→ **WHAT TO DO**
a – In the passage about moving from Impact to Union, rewrite the stretch from "With such a" through "friends with them.", substituting "advisers" for "mentors".
b – Answer these questions from the passage about moving from Impact to Union:
(i) How many other people did Cook say were there at Impact?
(ii) For how many months do students follow the teachers at Impact?
(iii) What did Guinn say happens to everything in the day at Impact?
c – Write the next part of the passage about moving from Impact to Union, picking up after its final sentence.
SOURCE DOCUMENT Start Marker
With such a huge difference in population, it was clearly a little difficult for them to adjust to campus life. However, it wasn’t the number of people that made the transition from Impact to Union a daunting task. The biggest difference was the community itself.

“The biggest transitioning thing for me is at Impact we’re being constantly poured into by mentors and everything in the day is scheduled out,” said Guinn. 

Cook had similar thoughts and further explained that being such a small group meant that you didn’t really have a choice of who you became friends with. You had 39 other people there and you pretty much had to make friends with them.

At Union, the community isn’t the same. That’s not to say that it’s any better or worse but it’s just a jarring difference. For nine months at Impact, you follow these teachers to the foot of a mountain and let them plan your day out so that they can continually guide you into adulthood. Union is a school. A school where professors care about us and our spiritual well-being, but a school nevertheless. They don’t really live with us. Going from such a close-knit place to an institution where you have to intentionally look for people to help you grow as a person can be really difficult.
SOURCE DOCUMENT End Marker
DATASET CONTENT Start Marker
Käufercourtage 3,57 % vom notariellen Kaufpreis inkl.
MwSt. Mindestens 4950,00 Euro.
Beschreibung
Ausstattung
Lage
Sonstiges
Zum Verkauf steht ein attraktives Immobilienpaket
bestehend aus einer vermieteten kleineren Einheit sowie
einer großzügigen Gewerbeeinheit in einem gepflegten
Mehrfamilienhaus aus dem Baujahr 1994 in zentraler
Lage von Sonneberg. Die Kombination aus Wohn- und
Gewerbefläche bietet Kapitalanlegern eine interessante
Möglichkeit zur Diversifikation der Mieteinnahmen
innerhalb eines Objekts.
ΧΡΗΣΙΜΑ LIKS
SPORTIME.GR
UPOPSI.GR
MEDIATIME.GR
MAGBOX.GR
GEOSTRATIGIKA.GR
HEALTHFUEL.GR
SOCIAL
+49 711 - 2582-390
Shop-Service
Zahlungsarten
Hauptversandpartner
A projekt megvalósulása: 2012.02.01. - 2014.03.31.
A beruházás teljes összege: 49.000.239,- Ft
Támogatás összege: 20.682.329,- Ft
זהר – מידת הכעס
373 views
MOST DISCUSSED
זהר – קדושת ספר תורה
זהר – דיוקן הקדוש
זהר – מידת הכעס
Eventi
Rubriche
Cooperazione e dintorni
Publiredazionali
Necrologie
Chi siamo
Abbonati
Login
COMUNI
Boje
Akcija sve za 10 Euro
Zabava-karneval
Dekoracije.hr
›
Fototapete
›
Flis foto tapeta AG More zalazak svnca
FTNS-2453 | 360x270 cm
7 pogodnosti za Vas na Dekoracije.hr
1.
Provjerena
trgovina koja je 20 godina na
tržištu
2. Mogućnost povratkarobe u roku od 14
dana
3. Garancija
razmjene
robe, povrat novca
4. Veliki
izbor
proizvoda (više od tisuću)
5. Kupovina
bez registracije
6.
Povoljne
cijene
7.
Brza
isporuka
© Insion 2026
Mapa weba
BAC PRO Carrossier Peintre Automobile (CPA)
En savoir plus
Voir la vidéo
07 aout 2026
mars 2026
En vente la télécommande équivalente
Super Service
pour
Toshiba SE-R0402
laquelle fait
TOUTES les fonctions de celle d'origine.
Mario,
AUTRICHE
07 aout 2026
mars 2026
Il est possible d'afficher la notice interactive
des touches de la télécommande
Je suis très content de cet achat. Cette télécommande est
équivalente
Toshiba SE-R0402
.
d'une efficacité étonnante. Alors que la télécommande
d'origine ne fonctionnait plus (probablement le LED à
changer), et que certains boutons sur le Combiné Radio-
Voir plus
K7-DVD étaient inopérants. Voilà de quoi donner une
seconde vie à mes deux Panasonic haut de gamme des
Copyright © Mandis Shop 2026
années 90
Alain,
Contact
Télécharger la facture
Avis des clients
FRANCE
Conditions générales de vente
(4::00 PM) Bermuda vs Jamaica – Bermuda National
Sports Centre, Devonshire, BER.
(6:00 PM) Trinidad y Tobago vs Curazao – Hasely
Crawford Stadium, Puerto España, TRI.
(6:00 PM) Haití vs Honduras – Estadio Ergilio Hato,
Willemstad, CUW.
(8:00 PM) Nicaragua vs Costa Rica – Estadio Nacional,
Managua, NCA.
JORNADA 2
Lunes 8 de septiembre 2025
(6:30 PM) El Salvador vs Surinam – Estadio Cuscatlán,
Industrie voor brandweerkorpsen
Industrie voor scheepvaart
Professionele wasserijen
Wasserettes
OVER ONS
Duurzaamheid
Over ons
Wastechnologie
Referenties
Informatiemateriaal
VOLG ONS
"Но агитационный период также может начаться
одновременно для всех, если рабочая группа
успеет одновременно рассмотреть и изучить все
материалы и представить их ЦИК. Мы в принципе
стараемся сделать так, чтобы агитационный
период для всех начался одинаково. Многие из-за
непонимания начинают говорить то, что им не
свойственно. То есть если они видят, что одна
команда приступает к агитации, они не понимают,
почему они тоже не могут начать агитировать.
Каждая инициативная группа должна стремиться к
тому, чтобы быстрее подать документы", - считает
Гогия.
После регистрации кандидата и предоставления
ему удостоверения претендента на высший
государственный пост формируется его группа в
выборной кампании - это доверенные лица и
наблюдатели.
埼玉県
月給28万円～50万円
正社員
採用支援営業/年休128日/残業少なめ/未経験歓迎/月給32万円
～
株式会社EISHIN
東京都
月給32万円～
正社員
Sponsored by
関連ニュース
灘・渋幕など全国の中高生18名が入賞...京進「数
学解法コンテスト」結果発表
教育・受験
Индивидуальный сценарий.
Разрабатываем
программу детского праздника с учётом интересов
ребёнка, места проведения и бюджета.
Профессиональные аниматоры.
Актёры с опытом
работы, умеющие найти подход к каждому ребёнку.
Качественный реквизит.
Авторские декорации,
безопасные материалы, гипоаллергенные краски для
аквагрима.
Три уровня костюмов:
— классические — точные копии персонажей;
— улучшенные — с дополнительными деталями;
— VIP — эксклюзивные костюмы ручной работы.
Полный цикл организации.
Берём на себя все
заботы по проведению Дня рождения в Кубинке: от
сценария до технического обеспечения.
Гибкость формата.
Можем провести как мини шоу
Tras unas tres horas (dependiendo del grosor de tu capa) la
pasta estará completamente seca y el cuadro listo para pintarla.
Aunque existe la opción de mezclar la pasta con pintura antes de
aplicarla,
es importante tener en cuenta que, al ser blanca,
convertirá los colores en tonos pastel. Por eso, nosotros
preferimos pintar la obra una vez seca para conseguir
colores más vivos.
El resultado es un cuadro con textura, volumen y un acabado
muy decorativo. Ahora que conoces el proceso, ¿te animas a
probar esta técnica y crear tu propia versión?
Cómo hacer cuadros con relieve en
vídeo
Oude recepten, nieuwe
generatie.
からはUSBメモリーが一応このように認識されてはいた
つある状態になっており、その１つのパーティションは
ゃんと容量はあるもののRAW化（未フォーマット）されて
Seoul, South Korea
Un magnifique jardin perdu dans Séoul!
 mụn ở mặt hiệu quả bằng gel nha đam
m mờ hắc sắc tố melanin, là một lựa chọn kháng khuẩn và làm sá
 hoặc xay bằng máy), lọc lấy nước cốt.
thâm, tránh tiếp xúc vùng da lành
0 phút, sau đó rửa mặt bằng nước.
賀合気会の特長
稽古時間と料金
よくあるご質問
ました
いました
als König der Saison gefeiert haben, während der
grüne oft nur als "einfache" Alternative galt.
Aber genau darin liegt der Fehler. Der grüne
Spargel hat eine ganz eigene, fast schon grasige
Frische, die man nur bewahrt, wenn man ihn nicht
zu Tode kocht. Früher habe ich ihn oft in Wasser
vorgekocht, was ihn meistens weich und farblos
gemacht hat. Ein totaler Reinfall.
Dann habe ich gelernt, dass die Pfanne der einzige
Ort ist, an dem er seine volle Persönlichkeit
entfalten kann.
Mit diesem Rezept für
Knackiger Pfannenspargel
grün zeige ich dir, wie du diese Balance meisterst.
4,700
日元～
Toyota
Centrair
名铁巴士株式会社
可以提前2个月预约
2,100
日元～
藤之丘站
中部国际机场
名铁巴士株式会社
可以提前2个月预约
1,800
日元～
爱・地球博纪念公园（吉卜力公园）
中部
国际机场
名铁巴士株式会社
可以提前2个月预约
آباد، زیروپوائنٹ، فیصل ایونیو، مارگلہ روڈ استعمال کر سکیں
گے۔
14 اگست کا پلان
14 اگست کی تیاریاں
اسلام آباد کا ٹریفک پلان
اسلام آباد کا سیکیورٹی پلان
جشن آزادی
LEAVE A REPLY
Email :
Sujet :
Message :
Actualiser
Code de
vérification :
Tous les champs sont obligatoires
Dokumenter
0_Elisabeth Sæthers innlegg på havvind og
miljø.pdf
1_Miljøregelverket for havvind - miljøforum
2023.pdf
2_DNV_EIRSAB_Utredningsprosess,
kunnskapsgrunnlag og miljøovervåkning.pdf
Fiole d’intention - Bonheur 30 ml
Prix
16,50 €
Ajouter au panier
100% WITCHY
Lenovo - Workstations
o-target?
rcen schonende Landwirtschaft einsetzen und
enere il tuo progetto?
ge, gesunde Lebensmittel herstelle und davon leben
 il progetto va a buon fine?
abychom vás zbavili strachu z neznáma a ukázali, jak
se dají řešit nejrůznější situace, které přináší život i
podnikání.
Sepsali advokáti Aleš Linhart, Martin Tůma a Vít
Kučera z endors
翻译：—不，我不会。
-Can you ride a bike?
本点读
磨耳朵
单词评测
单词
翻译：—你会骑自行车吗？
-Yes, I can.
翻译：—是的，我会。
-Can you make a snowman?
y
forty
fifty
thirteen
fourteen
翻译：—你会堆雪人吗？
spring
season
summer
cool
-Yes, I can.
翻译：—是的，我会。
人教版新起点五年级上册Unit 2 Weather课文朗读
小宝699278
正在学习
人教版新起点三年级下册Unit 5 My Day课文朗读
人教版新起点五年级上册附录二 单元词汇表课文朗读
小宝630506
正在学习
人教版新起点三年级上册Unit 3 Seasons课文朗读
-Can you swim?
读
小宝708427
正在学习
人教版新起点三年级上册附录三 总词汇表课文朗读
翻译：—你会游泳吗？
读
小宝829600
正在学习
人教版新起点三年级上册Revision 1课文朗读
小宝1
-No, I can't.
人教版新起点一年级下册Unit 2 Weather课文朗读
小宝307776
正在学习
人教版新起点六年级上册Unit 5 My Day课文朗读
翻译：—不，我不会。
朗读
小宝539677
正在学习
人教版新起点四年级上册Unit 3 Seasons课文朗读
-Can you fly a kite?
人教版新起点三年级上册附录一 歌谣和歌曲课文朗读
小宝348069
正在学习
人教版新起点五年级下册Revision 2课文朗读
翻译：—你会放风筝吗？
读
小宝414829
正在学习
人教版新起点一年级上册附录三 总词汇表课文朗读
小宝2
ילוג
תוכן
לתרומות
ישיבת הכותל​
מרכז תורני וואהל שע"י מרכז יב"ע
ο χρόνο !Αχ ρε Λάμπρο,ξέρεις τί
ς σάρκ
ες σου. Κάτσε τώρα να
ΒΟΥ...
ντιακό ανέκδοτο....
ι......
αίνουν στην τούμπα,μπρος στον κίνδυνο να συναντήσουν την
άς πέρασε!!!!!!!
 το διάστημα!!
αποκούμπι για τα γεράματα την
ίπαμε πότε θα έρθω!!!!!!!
DATASET CONTENT End Marker
→ **ANSWERS BY ITEM NUMBER**
a –
With such a huge difference in population, it was clearly a little difficult for them to adjust to campus life. However, it wasn’t the number of people that made the transition from Impact to Union a daunting task. The biggest difference was the community itself.

“The biggest transitioning thing for me is at Impact we’re being constantly poured into by advisers and everything in the day is scheduled out,” said Guinn. 

Cook had similar thoughts and further explained that being such a small group meant that you didn’t really have a choice of who you became friends with. You had 39 other people there and you pretty much had to make friends with them.

b –
(i) 39 other people.
(ii) Nine months.
(iii) Everything in the day is scheduled out.

c –
Fortunately, they were prepared for this. Impact taught them how to engage in their community and build stronger connections with the people around them. Pine Mountain just happened to be the perfect microcosm for that.

“Pine Mountain was a great place to have that community because it was a very small town, but we were able to be a part of the community,” said Tripp Warren, an Impact 360 alumnus. “By the end, it really felt like home.”